Nowadays, many motor vehicles are equipped with a hands-free access and starting system. Such a system includes an access device, for example a key, a fob or a mobile telephone, carried by the user of the vehicle, and a starting and access control module on board the vehicle that is configured so as to communicate on a wireless communication link with said access device so as to authenticate it and authorize unlocking and locking of the opening elements of the vehicle and starting of the engine.
As is known, the control module periodically transmits a broadcast signal via an antenna. When the user carrying the access device approaches the vehicle in order to unlock it, the broadcast signal is captured via its antenna by the access device, which responds to the control module by sending it an authentication message comprising its identifier. When the identifier is valid and the user carrying the access device comes into contact with a predetermined zone of the vehicle, for example when he places his hand on the handle of the driver's door, which is equipped with an approach detection sensor, the control module unlocks the opening elements of the vehicle and authorizes starting of the engine.
Such a wireless communication system may be subject to attacks allowing an unauthorized person to enter into the passenger compartment or even to start the engine of the vehicle. One type of known attack, called relay attack, allows a thief to unlock the opening elements of the vehicle while remaining at a distance therefrom, for example of more than 10 meters. More precisely, the thief triggers sending, by the access device, of an authentication message that it relays to the control module so as to unlock the vehicle and then start the engine. This relay may be performed on a UHF (ultra-high-frequency) communication link, which is operational up to for example 100 meters.

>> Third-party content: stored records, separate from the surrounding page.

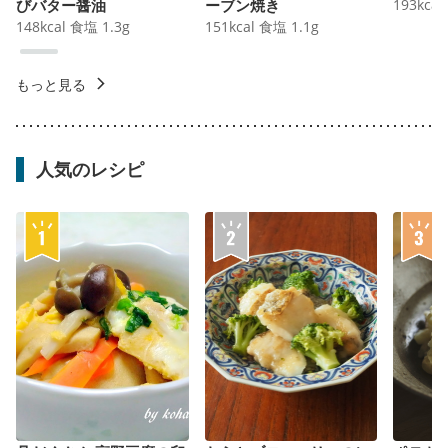
びバター醤油
ーブン焼き
193
kcal
148
kcal
食塩
1.3
g
151
kcal
食塩
1.1
g
もっと見る
人気のレシピ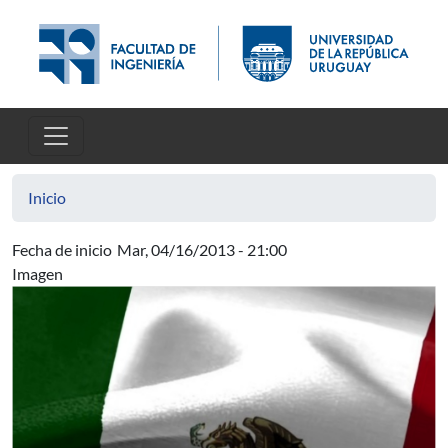
Pasar al contenido principal
Inicio
Fecha de inicio
Mar, 04/16/2013 - 21:00
Imagen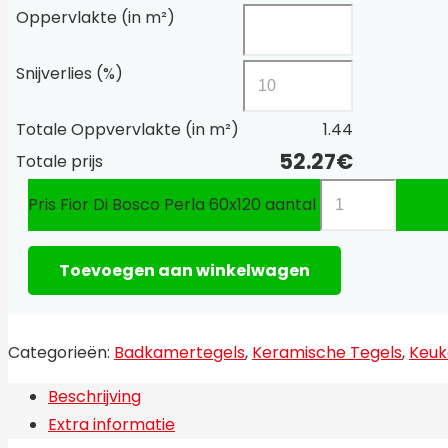
Oppervlakte (in m²)
Snijverlies (%)
Totale Oppvervlakte (in m²)
1.44
52.27
€
Totale prijs
Pris Fior Di Bosco Perla 60x120 aantal
Toevoegen aan winkelwagen
Categorieën:
Badkamertegels
,
Keramische Tegels
,
Keuk
Beschrijving
Extra informatie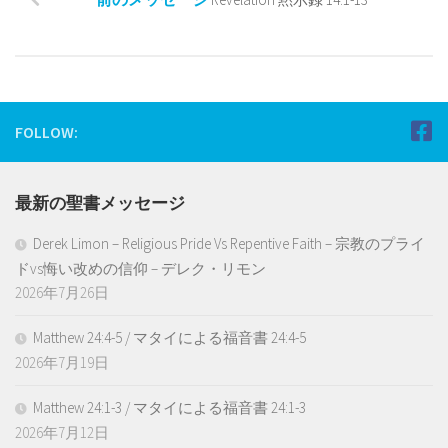
FOLLOW:
最新の聖書メッセージ
Derek Limon – Religious Pride Vs Repentive Faith – 宗教のプライ
ドvs悔い改めの信仰 – デレク・リモン
2026年7月26日
Matthew 24:4-5 / マタイによる福音書 24:4-5
2026年7月19日
Matthew 24:1-3 / マタイによる福音書 24:1-3
2026年7月12日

A first type of relay attack may be performed using an attack device comprising two radio antennas connected to one another via a coaxial cable. When one of the antennas is presented close to the door of the vehicle, it captures the broadcast signal transmitted by the antenna of the control module. This magnetic field excites the first antenna of the attack device, which creates, through induction, an electrical signal that propagates in the coaxial cable. When this signal is received by the second antenna of the attack device, the latter generates an omnidirectional magnetic field. This radio field then excites the antenna of the access device, which demodulates the signal and sends the vehicle an authentication message allowing opening of the opening elements and starting of the engine.
A second type of relay attack may be performed with a wireless attack device comprising two radio antennas, a transmitter and a receiver. The transmitter captures the broadcast signal transmitted by the antenna of the control module so as to convert it into radio waves, for example at 2.5 GHz, and then amplifies it in order to transmit it to the receiver. The receiver receives this signal, converts it and sends it to the antenna of the access device. The access device responds to this signal with an authentication message that the attack device transmits to the control module, which then unlocks the opening elements and authorizes starting of the engine.
One known solution for combating such relay attacks involves equipping the access device with a motion sensor that makes it possible, in the event of a prolonged absence of motion, for example after a few minutes, to deactivate said access device, the latter not being a priori about to be used. Thus, when it is deactivated, the access device is not able to respond to a relay attack. The access device is then reactivated when motion is detected, for example when a user picks it up.
The access device may however be immobile even though it is necessary to be able to start the engine. This may be the case for example when a user leaves the access device in the vehicle and does not start the engine for a few minutes, for example when he is on the telephone. In this case, the access device deactivates in the absence of motion, then preventing the user from starting the engine unless the access device is moved again, which constitutes a major drawback.